Friday, May 10, 2002

Writing for the Jerusalem Post, Barry Rubin observes that a remarkable new development seems to have taken place: The Bush administration is now speaking of Arafat in the past tense. What's more, the CIA(!!!) is apparently planning to take an active hand in reshaping the Palestinian security infrastructure.

Rubin notes that Bush's policy change came about, not coincidentally, in the aftermath of his Crawford tete-a-tete with Saudi Crown Prince Abdullah. This raises some interesting questions:
"So [is Bush] saying that the Arab leaders are going to demand Arafat reform or else? Or [will Bush] go to Palestinian leaders and say that we will give you lots of money if you get rid of Arafat? ... Have the Saudis volunteered to get the Arab world to dump Arafat? ... Either this is going to develop into the most creative and courageous initiative the region has seen in a long time or American policy makers have become shockingly disoriented."
Curiouser and curiouser...! The rope-a-dope theory is starting to look more promising again.

Thursday, May 09, 2002

EMOTICON BOMBER FOILED: "[Luke] Helder told authorities he was planting pipe bombs in a pattern to show a happy face during his spree."

The question is, what should we rush to ban, to prevent anyone from being inspired to commit such a dastardly deed in the future? Should we, as a nation, rise up and demand that AOL Messenger disable its emoticon feature? Or should 20th Century Fox immediately recall all 3.5 million home video copies of Fight Club, which I'll go out on a limb and guess was Helder's favorite movie of all time?

Mischief. Mayhem. Soap. ;-)

NOT A DREAM, not a hoax, not an imaginary story ... or any other sort of cop-out:

Well, we'll see...

Wednesday, May 08, 2002

FLAGGING INTEREST: The new flag under consideration for use by the European Union, designed by Dutch architect Rem Koolhaas, is being nicknamed the "barcode flag" for obvious reasons -- although, personally, I think it looks more like the little raggedy carpet they gave me in Kindergarten to lie down on for my afternoon nap:

What's wrong with this picture?

I am a self-employed graphic artist by trade. Part of my job description is to satisfy the demands of the client. The other 90% of the job is to ignore the client's demands and steer them away from imposing ill-considered, whimsical design decisions that will, in the long run, cause them more grief than satisfaction.

Did the EU Flag Committee get their money's worth? Ummm ... well, they sure got a lot of colors. But herein lies the problem:

There's a reason why corporate identity materials are usually limited to one or two spot colors. It's this: Printed stationery and business cards can be produced quite handsomely and economically on a 2-color duplicator-class printing press. Whereas, full-spectrum process color requires a large 4-color press, which automatically elevates your printing budget for every single printed piece -- every envelope that's torn open and discarded upon receipt -- every lousy personalized memo pad -- into the stratosphere.
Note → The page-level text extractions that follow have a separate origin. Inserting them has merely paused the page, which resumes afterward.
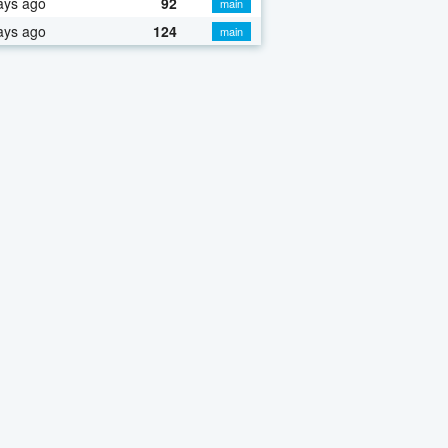
ays ago
92
main
ays ago
124
main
(The minute you see a company or organization adopt a logo design element that requires process color reproduction, you can infer that their directors are more concerned with impressing one another with their design sensibilities than in controlling expenses and preserving shareholder value.)

Admittedly, I've never designed or manufactured a flag, but the economics are surely similar to that of any other corporate identity concept. Imagine the logistics of purchasing dyes, threads and fabrics in 45 different colors -- and certifiying that each is an accurate match for the required color specifications! -- as opposed to only two or three.

If Koolhaas simply gave the EU what they said they wanted, then he's a hack. A professional would have guided them toward a more economical design. But if the "barcode" design concept is fundamentally Koolhaas' own, he is guilty of gross professional negligence for allowing it to see the light of day.

I have no doubt that the EU Flag Committee feels they got their money's worth. (I mean -- gosh, look at all the pretty colors!) But when they eventually figure out that they've made a mistake -- and they will, just as soon as they start seeing some manufacturers' invoices -- they might want to consider solicting competitive bids for the next flag.

H.D. Miller of Travelling Shoes has some other practical concerns as well:
My advice to the European Union is don't be too hasty in accepting this new design. A few years down the road you might find yourselves regretting the barcode, with all of the anti-individualistic connotations that implies. You might find yourselves longing for something a little simpler, a little easier for school children to draw.

(Note to prospective flag clients: You like complexity for its own sake? You like pretty colors? I like money! Here's a few of my own alternate design comps, gratis.)



UPDATE (from BBC News): "Already unfavourably compared to wallpaper, the TV test card and deckchair fabric, the stripe design is only one of the proposals submitted by the Dutch 'brainstormer'." [So why is this one particular proposal getting all the press? -Ed.]

UPDATE: Grasshoppa proposes his own alternative flag design. Who says irony is dead?